John William's film Scores: did He "Borrow"?

Don’t film studios generally own the rights to the music in the films they make?

Anyway, Star Wars was a pastiche of old plots and themes done worse, but louder. It’s appropriate that Williams stole for it.

You did miss one typical feature of Williams’ compositions: how every movie sounds the same. Sure, he steals from all over, but once it goes through the process you describe every Williams film score is instantly recognizable as one of his, because it sounds like his last three dozen scores.

IANA copyright lawyer, so I’ve got no idea of the specifics of the music in question, but what I will say is that I’d be very surprised if it were completely copyright-free already.

Ha ha, nice argument, one I might borrow in the future :wink:

What I mean is that the studio has the sayso who can use the music. Kings Row was made by Warner Bros. and Star Wars was distributed by 20th Century Fox, so I assume a deal was cut behind the scenes if somebody at WB made a stink.

Oh, OK, I see. I realise I’ve not actually made my full stance clear, which is what I hear in that comparison of two short segments is close resemblance but not direct reuse of musical material. It comes about as close to the Korngold as it can, without being actual musical borrowing, thus not in this case becoming a breach of copyright. Writing in such a way does involve a particular skill all of its own, perhaps more familiar in the world of satirical songs, or even some of the musical moments in the Simpsons.

Neither of those are the piece I’m thinking of. The best way I can think to describe it is if you were listening to a tone poem about clouds rolling across a mountain in the summer, when suddenly, you get a couple of seconds of the Jaws theme spliced in.

If you want to hear real borrowing, compare Marsto the theme from Conan the Barbarian.

That’s ridiculous. He hsa a distinctive bombastic style. That hardly means his music is all just the same, any more than Mozart’s is.

Intriguing! Do you mean literally just a couple of notes resembling the ‘shark’ motif?

And Wagner.

Yes. It is utterly bizarre, IMHO. Sort of like a PDQ Bach work, wherein some riff is tossed in for seemingly no explicable reason. NPRs “Music Through the Night” program has it in heavy rotation, and I’d be laying there some nights, listening to the program, and suddenly those notes would just shoot out at me. To my ears, it sounds like what Williams did was to grab that measure(s), loop 'em, change the tempo in spots and call it the Jaws theme. Mind you, to my mind, this is a case where Williams was clearly in the “right” with what he did, as the notes in the Bach, or whomever, piece are so distinctive that they cry out to be expanded upon. So it could be that he heard that clip, realized it was a good bit, then took some of the pieces you linked to for an idea of how he should progress with those notes.

The first time I heard the piece, I thought that I was listening to something Williams did, but found out when the announcer gave the composer it was clearly not Williams.
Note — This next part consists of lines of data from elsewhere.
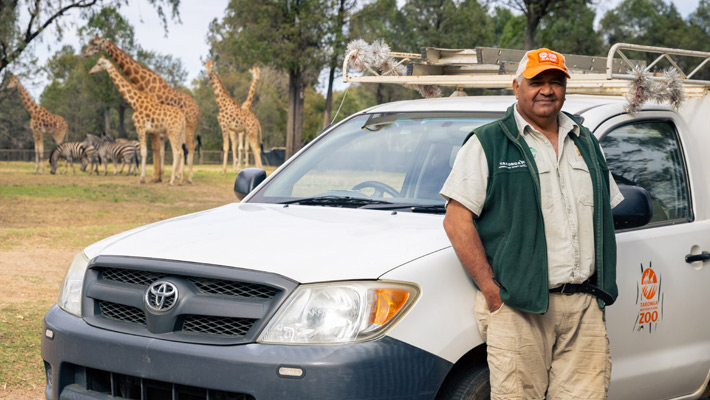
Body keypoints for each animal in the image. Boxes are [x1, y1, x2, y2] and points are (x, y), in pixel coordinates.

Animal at [84, 36, 199, 183]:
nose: (85, 54)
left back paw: (186, 178)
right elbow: (157, 150)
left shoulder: (145, 128)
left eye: (95, 43)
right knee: (183, 149)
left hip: (188, 127)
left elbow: (150, 150)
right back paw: (180, 177)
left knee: (188, 147)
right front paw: (157, 176)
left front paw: (149, 178)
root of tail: (197, 107)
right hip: (179, 131)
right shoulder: (155, 130)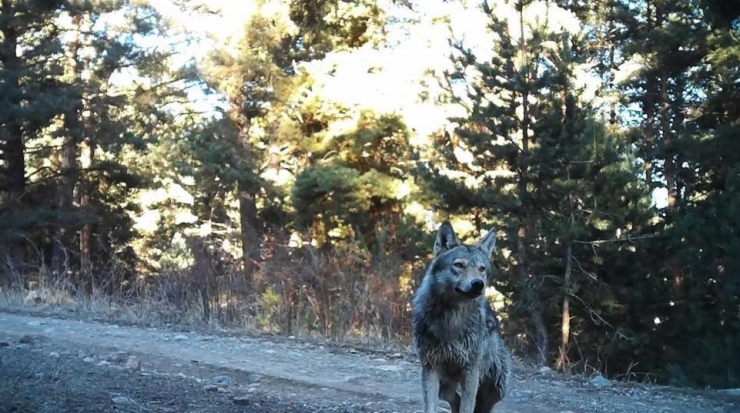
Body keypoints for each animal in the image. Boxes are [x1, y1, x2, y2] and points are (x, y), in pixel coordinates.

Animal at [410, 222, 516, 412]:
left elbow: (467, 407)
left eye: (481, 268)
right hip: (445, 383)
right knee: (453, 398)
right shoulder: (430, 367)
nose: (478, 284)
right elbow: (431, 406)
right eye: (459, 265)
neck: (451, 318)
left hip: (497, 387)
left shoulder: (471, 371)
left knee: (479, 407)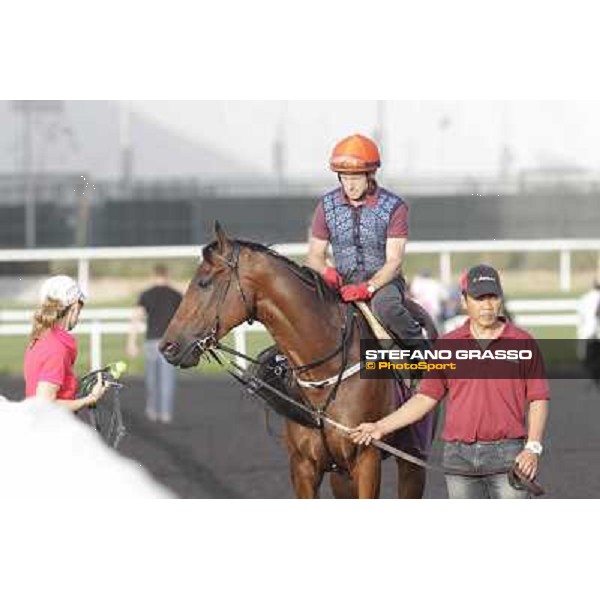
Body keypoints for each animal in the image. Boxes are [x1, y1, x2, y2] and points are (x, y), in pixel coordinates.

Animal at [162, 223, 438, 500]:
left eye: (204, 283)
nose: (168, 346)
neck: (324, 376)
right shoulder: (303, 466)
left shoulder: (366, 460)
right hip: (341, 477)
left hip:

Another thing I’m wondering is if some of us hear similarities in Williams work with others because our ears are “tuned” slightly differently. There’s been threads here on the Dope where people say that they can hear things many other people can’t. (I can hear strange elements introduced into music by one particular tube microphone, and it absolutely sets my teeth on edge. My musician friends have done blind tests with me and I can always pick out the mike, even when I’m unfamiliar with the piece or the recording.) Its possible that there’s elements we’re pulling out which aren’t always readily apparent to other people (note that this would not necessarily mean that Williams is deliberately putting them in). I know in talking with some musicians, I’ve pointed out things in their pieces they didn’t notice (not necessarily similarities with other works, either).

If you do identify it in the future, please do tell me, even after this thread dies! :slight_smile:

Yes, absolutely, even if he did take these particular notes from another composer, what he did with them was (a) original, and (b) an integral part of the film, in both short-term action within a scene and also as a longer-term signifier (I’d like to avoid saying it’s a leitmotif), rather than providing an emotional tweak or bludgeon when needed, in a Lord of the Rings way. (God, I might dislike John Williams in general, but I loathed the aural straightjacketing of the audience in that trilogy.)

I didn’t even know that was John Williams. Never really paid attention to it though so perhaps I can be excused…

-FrL-

The Lord of the Rings trilogy was not scored by John Williams. That was the work of Howard Shore.

Oh yeah, I did know that, but forgot it.

Did I misunderstand you GorillaMan?

-FrL-

Yes, on re-reading I didn’t make it very clear that I was referring to that soundtrack as worse still than John Williams.